ArchitectureLOG_016///NOV 17, 2025///8 min READ

The Meta-MCP Architecture: Reducing Token Usage by 97%

We moved from monolithic agent prompts to a decentralized tool orchestration engine. Here is the technical breakdown of how we achieved massive parallelization and cost reduction.

Danial Hasan
Chief Architect @ Squad

When we started building Squad, our "Director" agent was a monolith. It had a massive system prompt containing definitions for every tool in our ecosystem—Github, Slack, Jira, and our internal APIs.

The problem? Context pollution. Every time the Director needed to make a simple decision, it was burning 150k tokens just to remember how to use the Jira API. Latency was 10s+, and costs were astronomical.

We realized we didn't need a smarter model.
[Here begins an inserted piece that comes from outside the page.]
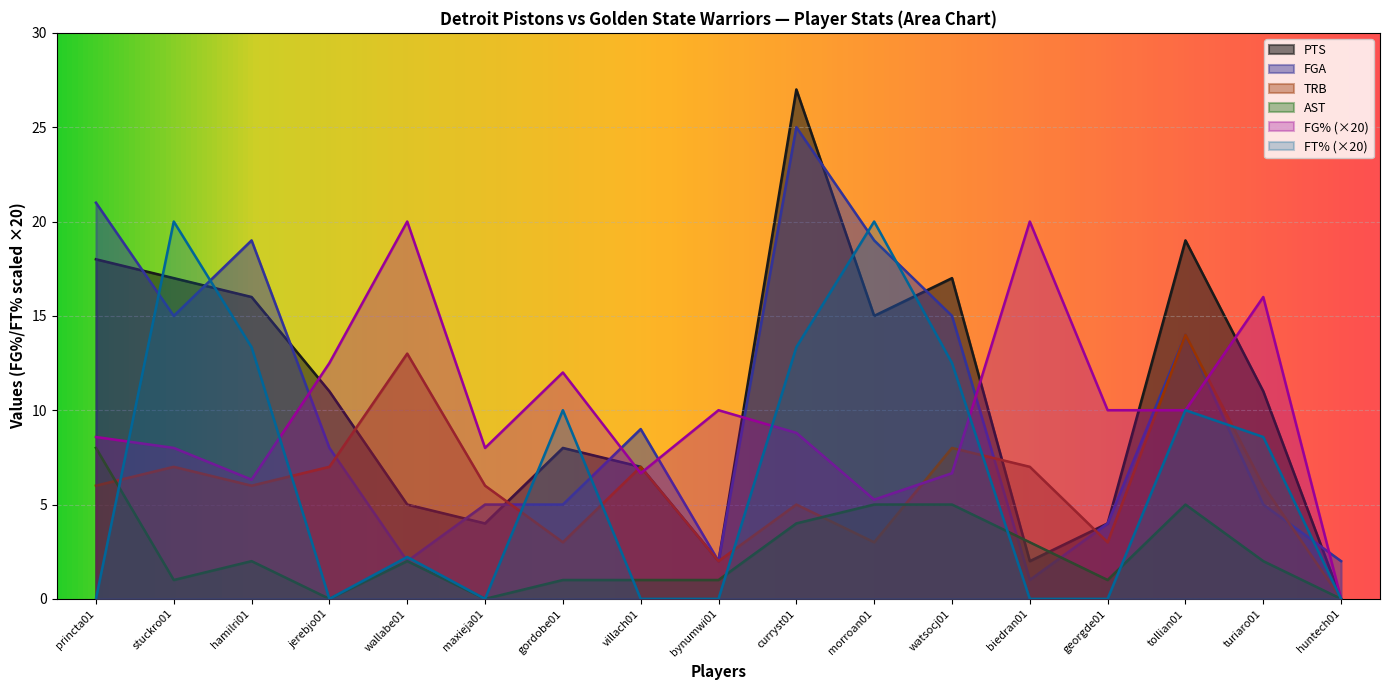

What is the highest value of the AST series?

8.0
We needed a better tool interface.

The "Code Execution" Pattern

Inspired by Anthropic's research, we shifted from "Text-Based Tool Calling" (where the LLM outputs JSON to be parsed) to "Code Execution" (where the LLM writes Python scripts).
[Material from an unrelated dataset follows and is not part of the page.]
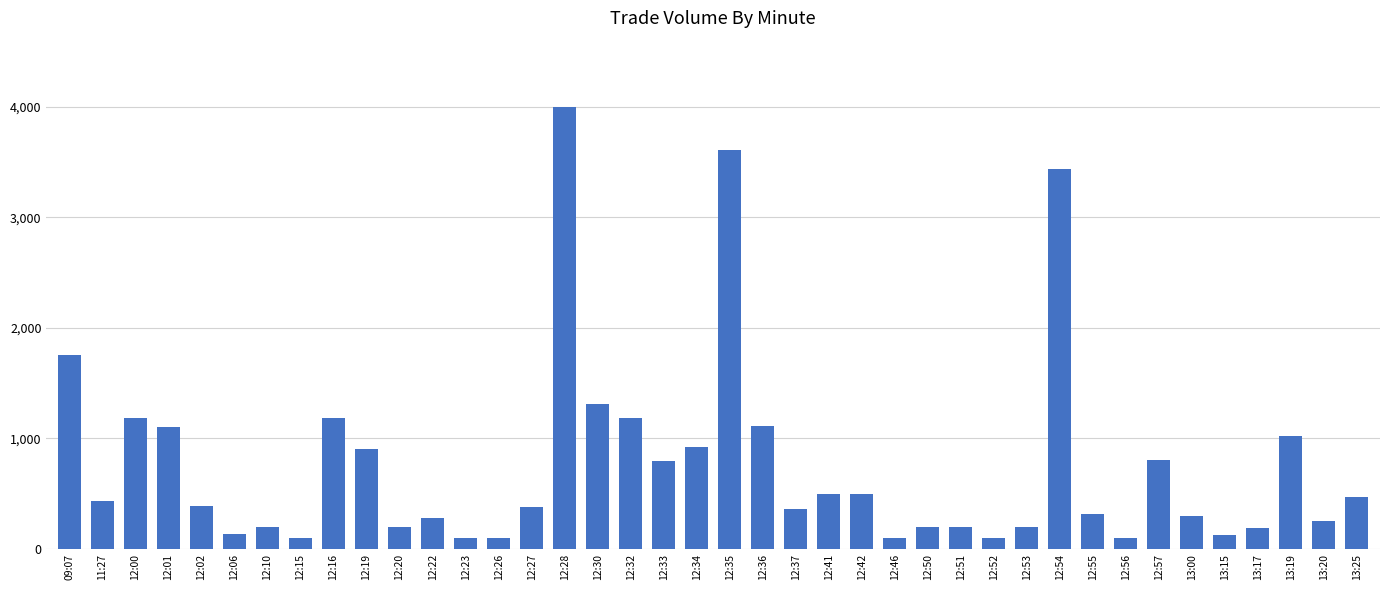

What is the difference between the maximum and minimum values?

3900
Instead of giving the agent 500 tool definitions, we gave it one tool: a Python Workbench.

def execute_workbench(code: str):
  # 1. Sandbox the execution environment
  sandbox = create_isolated_env()
  
  # 2. Inject helper functions (Meta-Tools)
  sandbox.inject({
    'search_tools': search_registry,
    'call_tool': execute_mcp_tool,
    'create_receipt': sign_evidence
  })
  
  # 3. Run the agent's code
  return sandbox.run(code)

This shift was profound. The agent no longer needed to know the schema of every tool upfront. It could discover tools at runtime.

Lazy Loading the Tool Registry

We built "Meta-MCP"—a Model Context Protocol server that acts as a registry.

  • The Agent asks: "I need to check a PR status."
  • It calls search_tools("github pr").
  • Meta-MCP returns only the schemas for github.get_pr and github.list_prs.
  • The Agent writes code to call those specific tools.

This reduced our persistent context from 150k tokens to just 5k tokens. The agent only loads what it needs, when it needs it.

Architecture Diagram

DIRECTOR
AGENT
(5k Context)
PYTHON WORKBENCH
> search_tools()
> execute_code()
> emit_receipt()
Github MCP
Linear MCP
Postgres MCP
Fig 1. The Meta-MCP Discovery Loop

The Impact on Reliability

Beyond token savings, this architecture improved reliability. When an agent writes code to call a tool, it can handle errors programmatically.

If github.get_pr fails, the Python script can catch the exception and try a different search query—without needing a full LLM round-trip inference for the retry logic. The "Thought-Action" loop becomes a tight code execution loop.

"We treat Agent actions not as text generation, but as remote procedure calls with error handling."

What's Next

We are currently rolling out Meta-MCP v2, which includes "Recipe Caching." If the Director successfully plans a feature, we cache the Python script. Next time a similar request comes in, we skip the planning phase entirely and just execute the cached recipe.

This is how we achieve the "Squad Builds Squad" velocity.